Шкипер «Розы ветров» и его помощник были похожи друг на друга почти как братья – оба низенькие, лысеющие, с широкими плечами и сильными ручищами. Еще они оказались немногословны – и, как Глинн вскоре убедился, вся команда состояла из угрюмых молчунов. Его это не удивило, он помнил с юных лет, по рассказам отца и братьев, что навигатор всегда подбирает людей, с которыми у него много общего, и потому команды рыбокораблей, как правило, очень дружны и работают слаженно, словно краффтеровские механизмы. Он как-то задумался о том, что будет, если навигатором фрегата станет по-настоящему плохой человек, но история с Ройсом и «Хохотуньей» приключилась раньше, чем нашелся повод с кем-то об этом поговорить.

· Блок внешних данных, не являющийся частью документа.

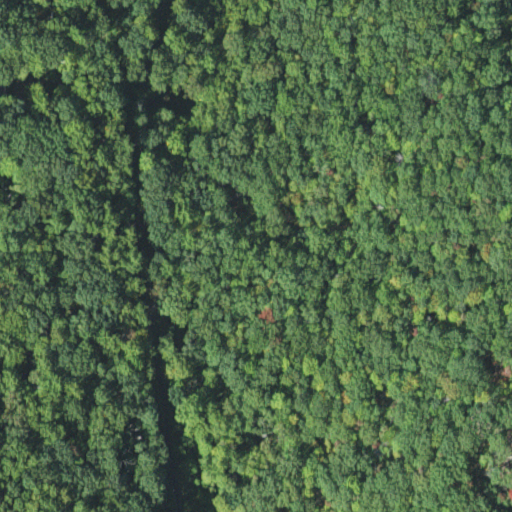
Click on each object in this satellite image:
road: (159, 251)
road: (500, 464)
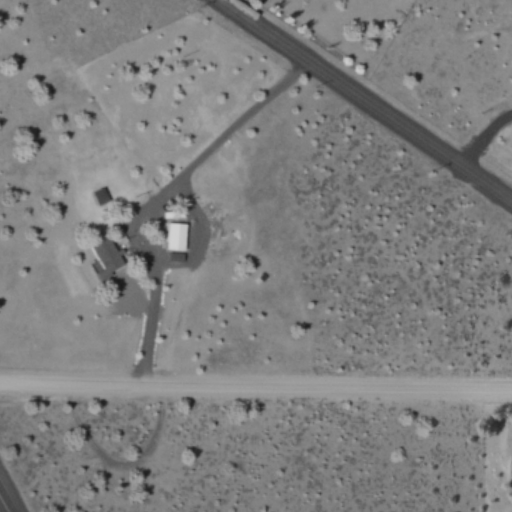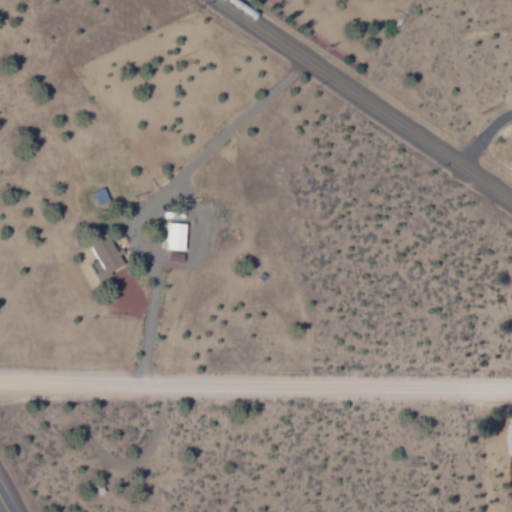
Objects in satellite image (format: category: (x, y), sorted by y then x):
road: (361, 103)
building: (100, 196)
building: (176, 236)
building: (105, 258)
road: (256, 384)
building: (510, 438)
road: (3, 506)
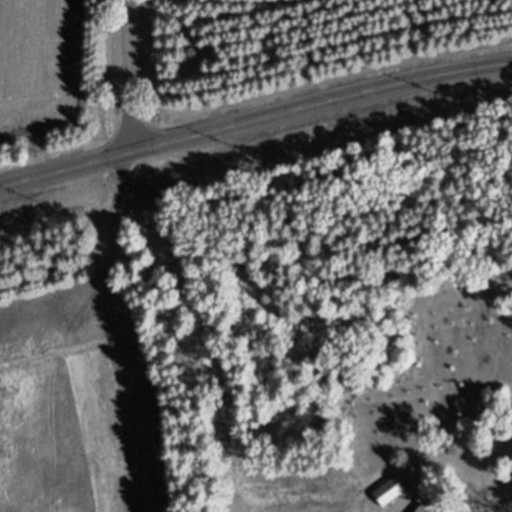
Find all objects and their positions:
road: (126, 77)
road: (255, 121)
road: (132, 332)
building: (425, 510)
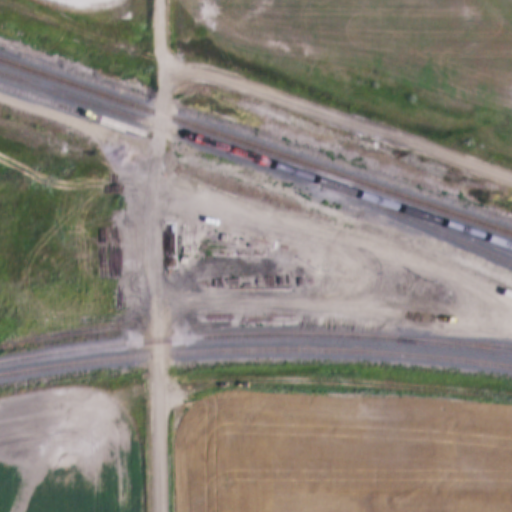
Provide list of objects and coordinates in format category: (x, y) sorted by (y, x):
road: (165, 33)
road: (340, 107)
railway: (255, 147)
railway: (255, 161)
road: (159, 203)
railway: (200, 337)
railway: (457, 343)
railway: (456, 346)
road: (160, 426)
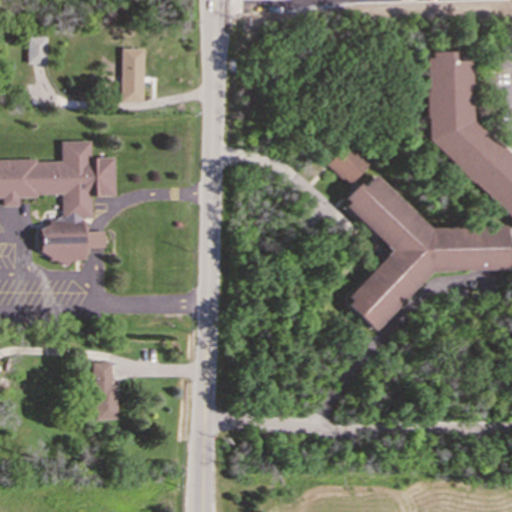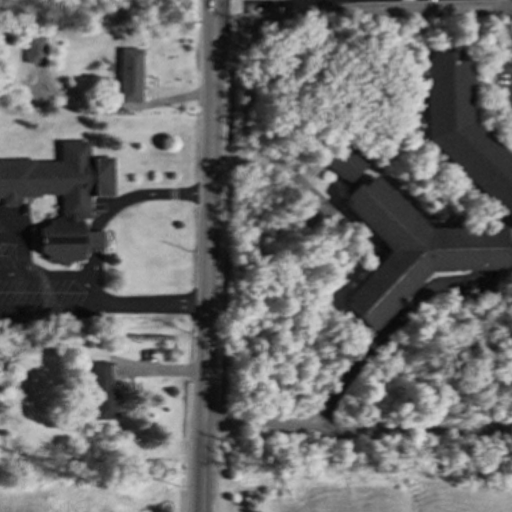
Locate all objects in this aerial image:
road: (452, 4)
building: (34, 49)
building: (34, 49)
building: (128, 74)
building: (128, 74)
road: (116, 104)
building: (461, 129)
building: (462, 130)
building: (344, 164)
building: (345, 164)
road: (278, 168)
road: (136, 193)
building: (60, 195)
building: (60, 196)
road: (92, 238)
road: (24, 244)
building: (411, 249)
building: (411, 250)
road: (197, 255)
road: (92, 265)
road: (8, 278)
road: (139, 303)
road: (100, 354)
building: (101, 391)
building: (101, 391)
road: (354, 425)
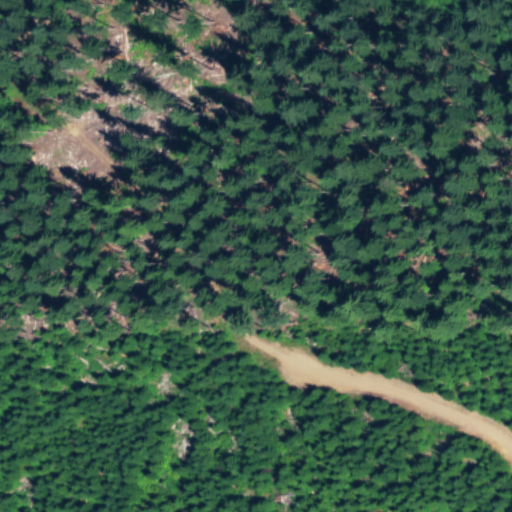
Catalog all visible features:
road: (234, 301)
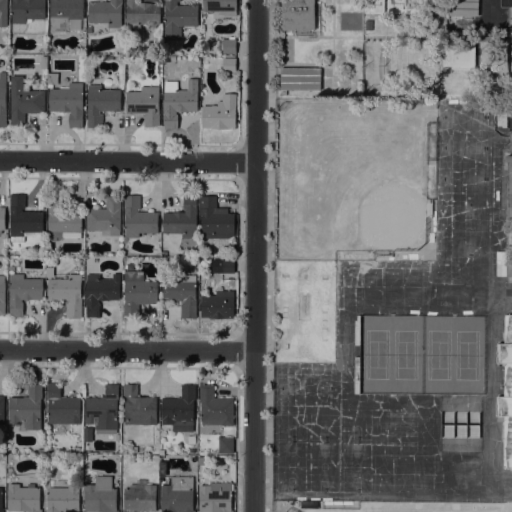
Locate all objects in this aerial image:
building: (219, 6)
building: (374, 6)
building: (399, 6)
building: (414, 6)
building: (221, 7)
building: (463, 7)
building: (462, 8)
building: (26, 10)
building: (27, 10)
building: (104, 12)
building: (105, 12)
building: (140, 12)
building: (2, 13)
building: (3, 13)
building: (64, 13)
building: (141, 13)
building: (296, 14)
building: (297, 14)
building: (64, 15)
building: (177, 18)
building: (178, 18)
building: (436, 22)
building: (89, 29)
building: (81, 32)
building: (229, 45)
building: (228, 46)
building: (458, 57)
building: (459, 57)
building: (44, 62)
building: (229, 65)
building: (52, 78)
building: (299, 78)
building: (300, 78)
building: (2, 99)
building: (3, 99)
building: (23, 101)
building: (24, 101)
building: (177, 101)
building: (179, 101)
building: (67, 102)
building: (68, 102)
building: (99, 103)
building: (143, 103)
building: (101, 104)
building: (144, 105)
building: (495, 112)
building: (219, 113)
building: (220, 113)
building: (485, 127)
building: (509, 158)
road: (128, 160)
building: (104, 215)
building: (2, 217)
building: (22, 217)
building: (23, 217)
building: (105, 217)
building: (137, 218)
building: (138, 218)
building: (181, 218)
building: (2, 219)
building: (182, 219)
building: (215, 219)
building: (62, 220)
building: (213, 220)
building: (63, 223)
road: (256, 256)
road: (269, 256)
building: (224, 265)
building: (226, 265)
building: (49, 268)
building: (509, 270)
building: (21, 292)
building: (23, 292)
building: (67, 292)
building: (99, 292)
building: (100, 292)
building: (137, 292)
building: (138, 292)
building: (66, 293)
building: (1, 294)
building: (182, 294)
building: (2, 295)
building: (181, 296)
building: (216, 305)
building: (218, 305)
road: (127, 350)
park: (421, 355)
building: (506, 390)
building: (506, 391)
building: (62, 406)
building: (137, 406)
building: (61, 407)
building: (137, 407)
building: (213, 407)
building: (215, 407)
building: (103, 408)
building: (26, 409)
building: (27, 409)
building: (1, 410)
building: (2, 410)
building: (102, 410)
building: (178, 410)
building: (179, 410)
building: (191, 440)
building: (224, 445)
building: (226, 445)
building: (39, 451)
building: (99, 495)
building: (100, 495)
building: (177, 495)
building: (177, 495)
building: (213, 497)
building: (215, 497)
building: (0, 498)
building: (22, 498)
building: (23, 498)
building: (61, 498)
building: (138, 498)
building: (1, 499)
building: (63, 499)
building: (140, 499)
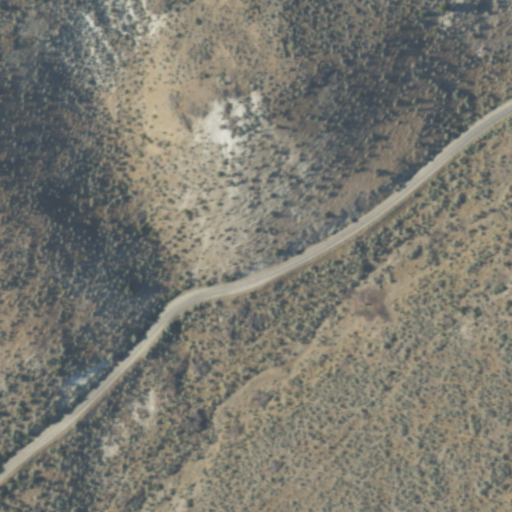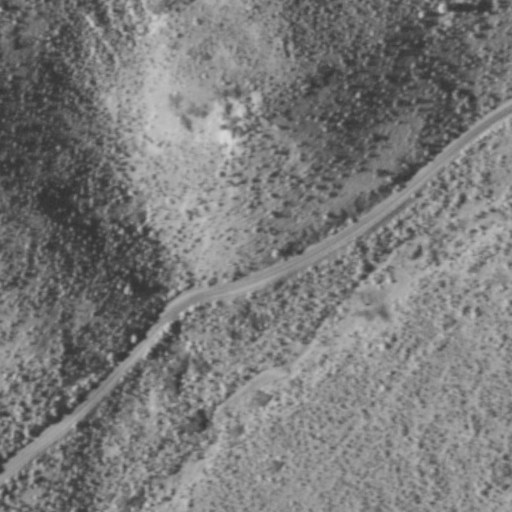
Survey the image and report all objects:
road: (224, 263)
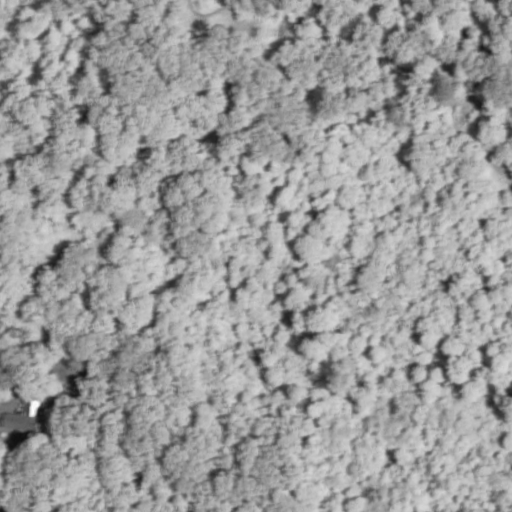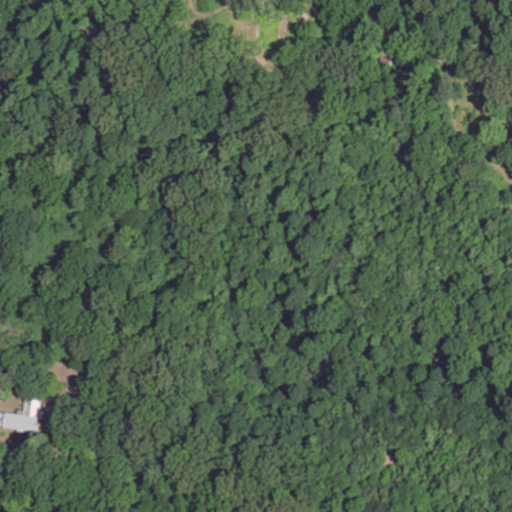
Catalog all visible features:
building: (270, 30)
road: (112, 90)
building: (22, 414)
building: (24, 414)
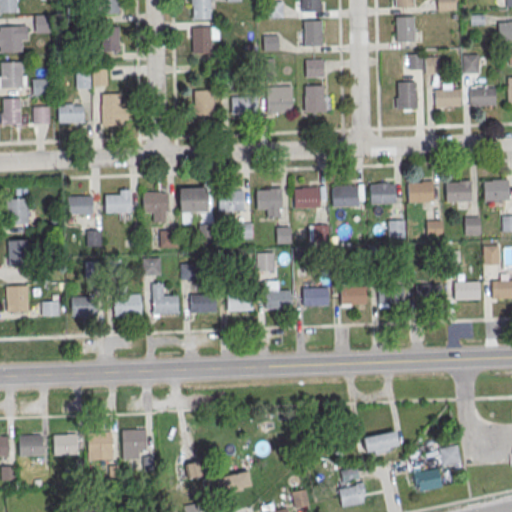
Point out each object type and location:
building: (231, 0)
building: (231, 0)
building: (507, 2)
building: (508, 2)
building: (402, 3)
building: (402, 3)
building: (444, 4)
building: (444, 4)
building: (9, 5)
building: (309, 5)
building: (309, 5)
building: (8, 6)
building: (108, 6)
building: (109, 6)
building: (273, 8)
building: (199, 9)
building: (199, 9)
building: (273, 9)
building: (74, 13)
building: (475, 18)
building: (43, 22)
building: (42, 23)
building: (403, 28)
building: (404, 28)
building: (504, 29)
building: (311, 32)
building: (312, 32)
building: (202, 37)
building: (9, 38)
building: (12, 38)
building: (109, 38)
building: (110, 38)
building: (200, 39)
building: (269, 42)
building: (269, 42)
building: (509, 55)
building: (414, 60)
building: (414, 60)
building: (468, 62)
road: (376, 64)
building: (430, 64)
building: (430, 64)
building: (469, 64)
road: (340, 65)
building: (313, 67)
building: (313, 67)
road: (173, 68)
building: (266, 68)
building: (266, 68)
road: (138, 69)
building: (10, 74)
building: (11, 74)
road: (358, 74)
building: (98, 76)
building: (90, 77)
road: (154, 77)
building: (82, 80)
building: (39, 85)
building: (40, 86)
building: (509, 88)
building: (509, 88)
building: (404, 94)
building: (405, 94)
building: (446, 95)
building: (480, 95)
building: (278, 98)
building: (313, 98)
building: (313, 98)
building: (278, 99)
building: (202, 102)
building: (203, 102)
building: (242, 104)
building: (242, 105)
building: (110, 106)
building: (9, 109)
building: (111, 109)
building: (9, 110)
building: (69, 112)
building: (39, 114)
building: (40, 114)
road: (256, 133)
road: (256, 151)
road: (287, 168)
building: (494, 188)
building: (494, 188)
building: (418, 190)
building: (456, 190)
building: (457, 190)
building: (419, 191)
building: (380, 192)
building: (381, 192)
building: (305, 196)
building: (343, 196)
building: (305, 197)
building: (267, 198)
building: (191, 199)
building: (116, 200)
building: (229, 200)
building: (229, 200)
building: (268, 200)
building: (116, 201)
building: (154, 201)
building: (77, 203)
building: (78, 204)
building: (155, 204)
building: (15, 209)
building: (15, 210)
building: (506, 222)
building: (471, 224)
building: (506, 224)
building: (471, 225)
building: (432, 227)
building: (394, 228)
building: (395, 228)
building: (244, 229)
building: (243, 230)
building: (319, 232)
building: (206, 233)
building: (281, 234)
building: (166, 237)
building: (93, 238)
building: (167, 238)
building: (16, 251)
building: (17, 251)
building: (489, 253)
building: (490, 255)
building: (263, 260)
building: (263, 262)
building: (149, 265)
building: (149, 266)
building: (92, 268)
building: (111, 268)
building: (185, 270)
building: (187, 271)
building: (40, 274)
building: (500, 287)
building: (500, 288)
building: (464, 289)
building: (464, 289)
building: (428, 291)
building: (427, 293)
building: (351, 294)
building: (351, 294)
building: (388, 294)
building: (390, 294)
building: (275, 295)
building: (314, 295)
building: (314, 296)
building: (15, 297)
building: (15, 297)
building: (275, 299)
building: (162, 300)
building: (238, 300)
building: (238, 301)
building: (125, 302)
building: (201, 302)
building: (201, 302)
building: (164, 303)
building: (125, 304)
building: (81, 305)
building: (82, 305)
building: (48, 307)
road: (256, 327)
road: (256, 365)
road: (255, 406)
building: (379, 441)
building: (132, 442)
building: (132, 442)
building: (63, 443)
building: (29, 444)
building: (64, 444)
building: (98, 444)
building: (3, 445)
building: (3, 445)
building: (29, 445)
building: (98, 445)
building: (448, 454)
building: (192, 468)
building: (348, 473)
building: (426, 477)
building: (233, 480)
road: (387, 488)
building: (350, 494)
building: (350, 494)
building: (299, 497)
road: (459, 500)
building: (193, 507)
building: (271, 508)
road: (236, 510)
building: (278, 510)
road: (508, 511)
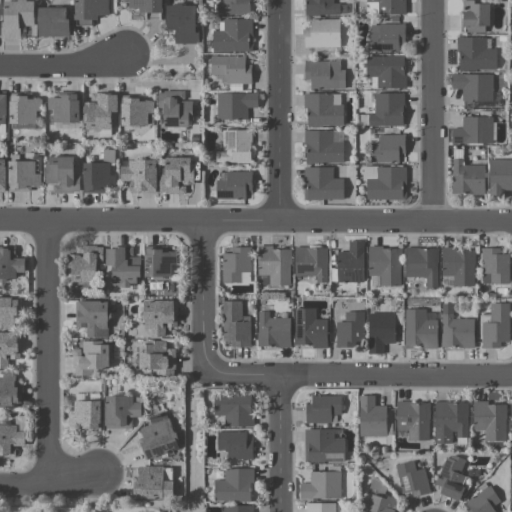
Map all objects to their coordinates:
building: (145, 6)
building: (232, 7)
building: (321, 7)
building: (385, 7)
building: (89, 10)
building: (473, 16)
building: (15, 17)
building: (52, 21)
building: (181, 22)
building: (322, 33)
building: (233, 36)
building: (385, 37)
building: (474, 54)
road: (60, 62)
building: (229, 69)
building: (386, 71)
building: (322, 74)
building: (473, 86)
building: (234, 105)
building: (2, 107)
building: (64, 107)
building: (23, 108)
building: (174, 108)
building: (323, 109)
building: (99, 111)
building: (135, 111)
road: (277, 111)
building: (385, 111)
road: (435, 111)
building: (473, 131)
building: (323, 146)
building: (234, 147)
building: (386, 147)
building: (23, 174)
building: (61, 174)
building: (2, 175)
building: (139, 175)
building: (175, 175)
building: (499, 175)
building: (97, 177)
building: (233, 184)
building: (321, 184)
building: (387, 184)
road: (256, 223)
building: (158, 262)
building: (310, 262)
building: (10, 263)
building: (350, 263)
building: (84, 264)
building: (236, 265)
building: (274, 265)
building: (384, 265)
building: (421, 265)
building: (123, 266)
building: (458, 266)
building: (494, 266)
road: (205, 300)
building: (8, 312)
building: (158, 316)
building: (92, 318)
building: (235, 325)
building: (495, 326)
building: (309, 329)
building: (349, 329)
building: (455, 329)
building: (419, 330)
building: (272, 331)
building: (380, 331)
building: (8, 348)
road: (48, 352)
building: (90, 358)
building: (156, 358)
road: (357, 377)
building: (8, 389)
building: (233, 409)
building: (322, 409)
building: (120, 411)
building: (85, 416)
building: (371, 417)
building: (413, 419)
building: (511, 419)
building: (489, 420)
building: (449, 421)
building: (157, 437)
building: (10, 439)
road: (191, 442)
road: (279, 444)
building: (234, 445)
building: (322, 446)
park: (151, 474)
building: (452, 478)
building: (411, 479)
road: (49, 482)
building: (151, 484)
building: (233, 485)
building: (321, 486)
building: (482, 501)
building: (381, 504)
building: (319, 507)
building: (237, 508)
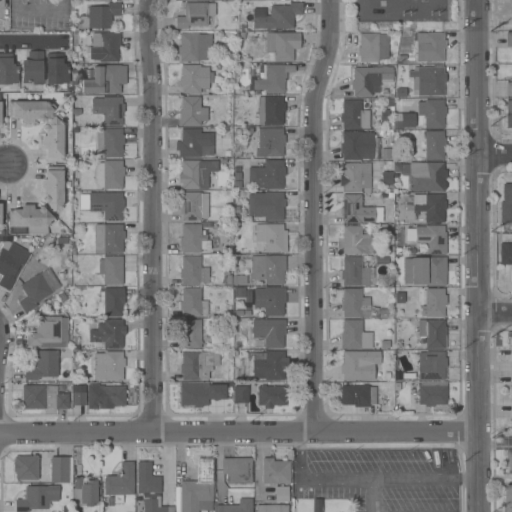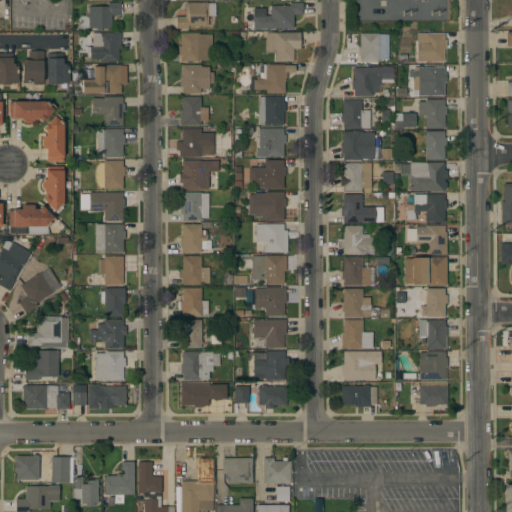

Он обрадовался, когда Катри, безмолвно посовещавшись со своим капитаном, позволил ему взойти на борт «Розы ветров», но в глубине души все еще не верил в удачу – ведь водогляды вызывали неприязнь, в первую очередь, у самих кораблей, а не у их экипажей, состоявших из людей или магусов. Все сомнения оказались напрасными: «Роза ветров» не обратила на гостя никакого внимания, как будто его не существовало. Он поднялся по трапу, и ничего не случилось; он поздоровался с капитаном, удостоился хмурого кивка, и опять ничего не случилось; молодой рыжий матрос со сломанным носом провел его в кубрик и указал на одну из коек… и снова ничего особенного не произошло. Когда он плыл в Ниэмар, все было совсем иначе, и каждый день на борту мог оказаться последним днем его жизни, потому что фрегат никак не желал смириться с его присутствием.